Deux petites leçons néerlandaises pour le MR et le PS

Deux petites leçons néérlandaise pour le MR et le PS
Deux petites leçons néérlandaise pour le MR et le PS - © Tous droits réservés

On tire les leçons du scrutin néerlandais, pour l’Europe et pour la politique belge...

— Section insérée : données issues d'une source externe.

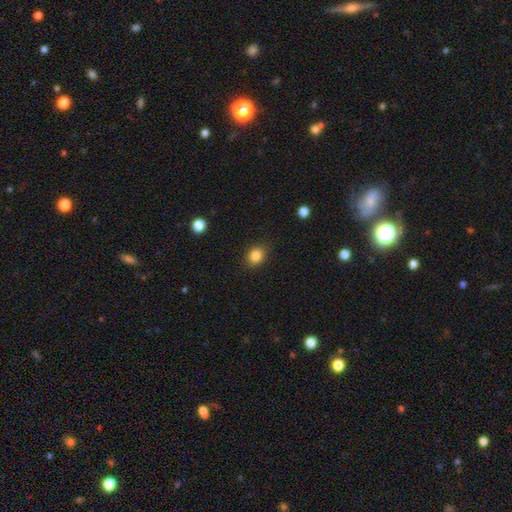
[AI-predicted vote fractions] Smooth or featured? Predicted: smooth (p=0.85). How rounded? Predicted: round (p=0.54). Merging? Predicted: none (p=0.86).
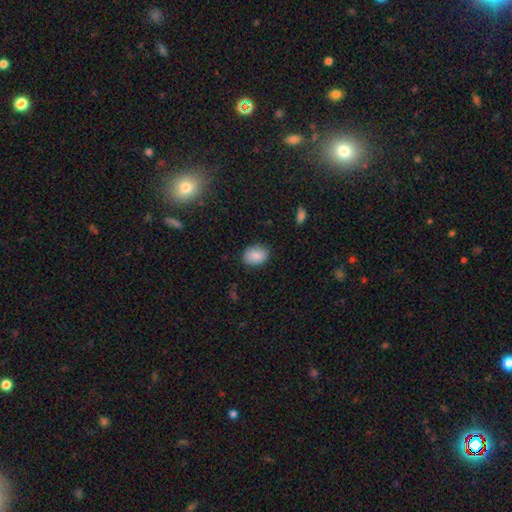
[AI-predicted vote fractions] smooth_or_featured: smooth (p=0.87) [alt: star or artifact p=0.07]
how_rounded: in between (p=0.70) [alt: round p=0.29]
merging: none (p=0.85) [alt: minor disturbance p=0.11]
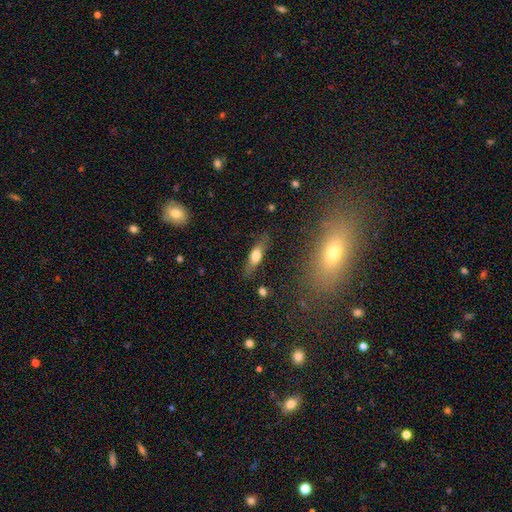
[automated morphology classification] Q: Smooth or featured?
A: smooth (61%); runner-up: featured or disk (31%)
Q: How rounded?
A: in between (50%); runner-up: cigar-shaped (47%)
Q: Merging?
A: none (79%); runner-up: minor disturbance (15%)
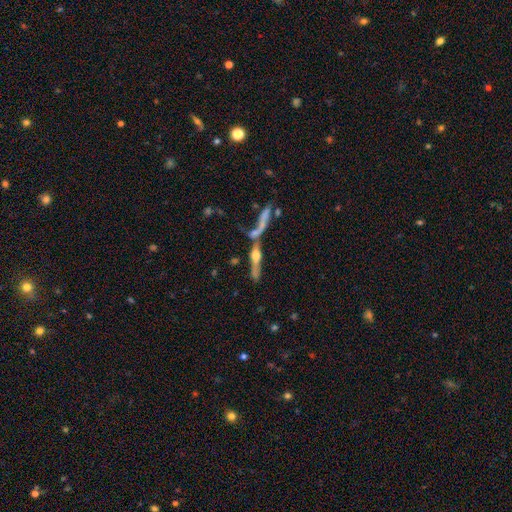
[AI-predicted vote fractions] Smooth or featured: featured or disk — 64% (smooth — 27%)
Edge-on disk: yes — 82% (no — 18%)
Edge-on bulge: rounded — 89% (none — 6%)
Merging: merger — 44% (none — 35%)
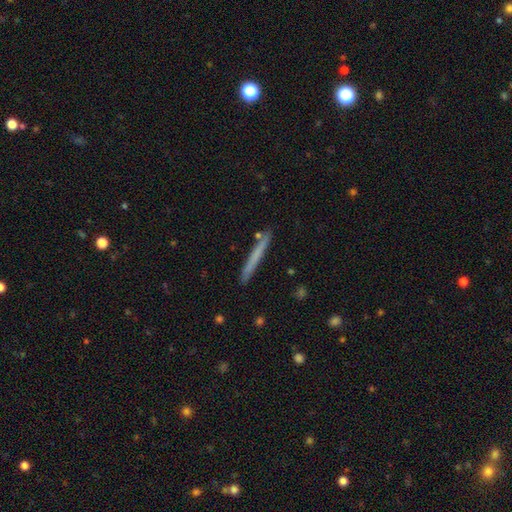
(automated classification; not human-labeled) Smooth or featured? smooth (62%)
How rounded? cigar-shaped (97%)
Merging? none (88%)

Commençons par une première leçon du duel Mark Rutte-Geert Wilders, le duel libéralisme-populisme, remporté par Rutte. Ce qu’il faut noter ici, c’est que la campagne a joué contre Wilders. Alors qu’il y a quelques mois les sondages le donnaient assez largement première formation, il se voyait premier ministre. Alors il ne gagne pas, il ne gouvernera pas, mais il a imposé ses thèmes dans la campagne et obligé Mark Rutte à durcir son discours sur l’identité néerlandaise et promettre une Europe dans le seul intérêt des Pays-Bas. Tous les leaders européens se félicitent de la victoire de Rutte... Jean-Claude Juncker, par je cite "un vote pour l’Europe. C’est allez en peu vite en besogne. Ce qui a payé pour Mark Rutte, c’est une posture de rempart contre le chaos, un homme d’expérience contre, je cite Mark Rutte, : “Le mauvais populisme”. Car donc, soit dit en passant, il existe un bon populisme. Mais bref, en tous cas c’est plutôt une leçon pour les libéraux et les conservateurs.  Pour le MR et Charles Michel il n’y a pas de fatalité...

L’autre leçon c’est pour la gauche. C’est le parti travailliste qui est sanctionné…

Le vrai mouvement important il est là... Imaginez les socio-démocrates passer de 38 à 9 sièges. Vous imaginez ! 29 sièges en moins pour une formation qui était encore la deuxième force du pays. Elle est quasiment rayée de la carte politique. L'enseignement est limpide : voilà un parti de centre gauche qui a participé et soutenu une politique de centre droit, de coupe assez sévère dans les soins de santé notamment. L’électeur de gauche ne comprend pas et il reporte massivement son vote sur les verts et sur D66, les libéraux de gauche et des petits partis comme le partis des animaux... Et oui ça existe. Le seul vrai perdant de ce scrutin c’est donc la gauche de gouvernement. Et ça c’est un avertissement sans frais pour le PS en France, pour le SPD en Allemagne, et revenons à nos moutons au PS en Belgique...

Les socialistes belges doivent craindre le scrutin néerlandais…

Souvenez vous, en pleine affaire Publifin, Paul Magnette avait pris la parole en bureau pour dire plus ou moins ceci : “soit vous acceptez de revoir vos rémunérations, soit vous n’en aurez plus car vous ne serez plus réélu”… Oui la peur de la grosse claque existe au PS, et oui ce qui ce passe aux Pays-Bas va alimenter cette peur. Or cette peur, elle renforce ceux qui jugent au PS qu’il faut éviter à tout prix une coalition avec le MR et privilégier les alliances à gauche, avec le CDH, ECOLO et même le PTB si il le faut. Et d’ailleurs la première réaction hier des socialistes belges c’était, je vous le donne en mille, Paul Magnette qui disait ceci sur Twitter : l’élection néerlandaise démontre une fois de plus que les socialistes tentés par la voie libérale se condamnent eux-mêmes à la défaite. La cote des coalitions PS-MR est en train de fondre comme neige au soleil du printemps. Si les libéraux appliquent la leçon de Rutte et que le PS apprend des erreurs de son parti frère, PS-MR auront de plus en plus de difficultés à convoler à nouveau un jour ensemble.